Choosing Learning Parameters

A small learning rate produces gradual, stable progress, whereas a large value may overshoot the optimum and fail to converge. If the result oscillates or diverges, try lowering the rate or normalizing your input data. The iteration count controls how many passes gradient descent makes over the dataset; more iterations usually improve accuracy but at the cost of computation time.

Decision Boundary and Interpretation

Once the parameters stabilize, the model defines a decision boundary where the predicted probability equals 0.5. For one-dimensional data this boundary occurs at x = –b/a. Points on one side are classified as 1 and those on the other as 0. Plotting your data along with this boundary can reveal whether the classes are well separated or whether additional features may be needed.

Evaluating the Fit

Beyond inspecting the raw probabilities, you can compute accuracy, precision, or the F1 score to evaluate model performance. A confusion matrix showing true positives, false positives, true negatives, and false negatives provides deeper insight. These metrics help determine whether the model overfits, underfits, or requires more balanced data.

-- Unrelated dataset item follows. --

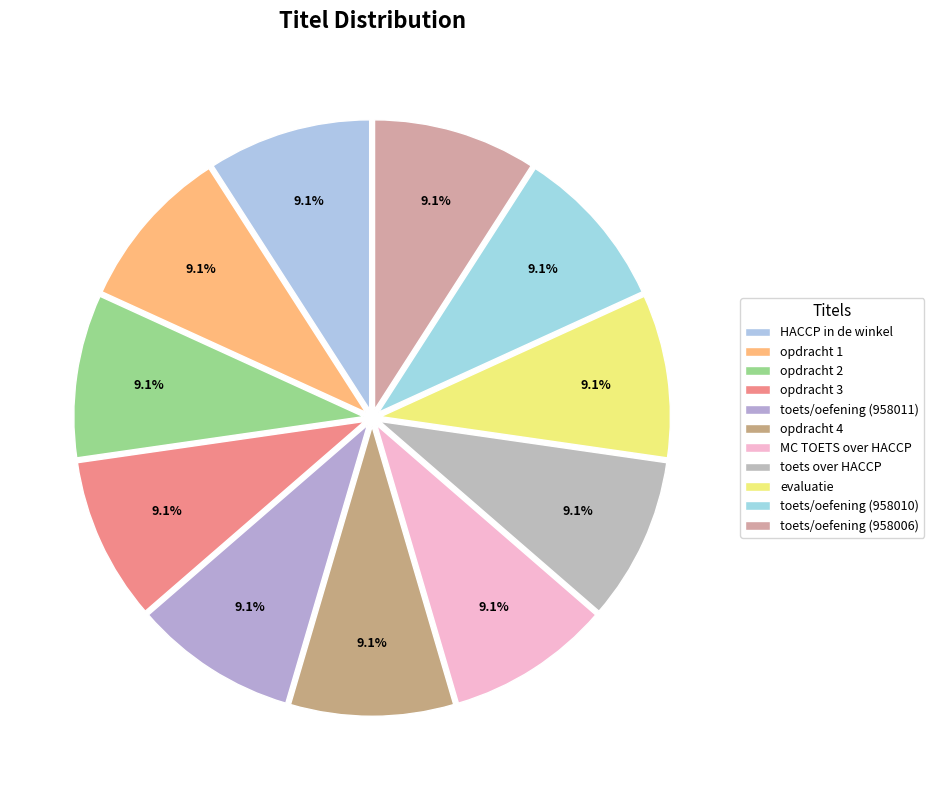

Count the number of slices in the pie.

11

Regularization and Extensions

In practice, logistic regression often includes a regularization term such as L2 penalty $λ (a$ ² + b²) to discourage extremely large coefficients. Regularization improves generalization on new data by preventing the model from fitting noise. Multivariate logistic regression extends the concept to multiple features, producing a hyperplane decision boundary. Although this calculator focuses on a single predictor, the underlying math scales naturally.

Saving Model Parameters

After fitting the model, use the copy button to preserve the coefficients for documentation or reuse in other scripts. Comparing parameter sets across experiments can highlight how different datasets or learning rates influence the final classifier.

Worked Example

Assume three points: (1,0), (2,0), and (3,1). Running the calculator with learning rate 0.1 for 500 iterations yields parameters near $a = 2.2$ and $b = - 5$ . The decision boundary x = –b/a equals roughly 2.27, meaning values above this threshold are classified as 1. Probabilities for the inputs might be 0.01, 0.13, and 0.86 respectively, illustrating how the sigmoid smoothly transitions between classes.

Model Comparison

Approach	When to Use	Pros	Cons
Logistic Regression	Binary outcomes with linear boundary	Fast, interpretable	Struggles with complex relationships
Linear Regression	Continuous targets	Simple math	Not bounded 0–1; poor for classification
Naive Bayes	Text or categorical data	Handles many features	Assumes independence

Limitations and Assumptions

This tool fits a single-feature model without regularization, sample weighting, or intercept constraints. Convergence is not guaranteed for poorly scaled data or extreme learning rates. Real-world problems often require feature engineering, cross-validation, and assessment of class imbalance. Treat outputs as educational estimates rather than production-ready models.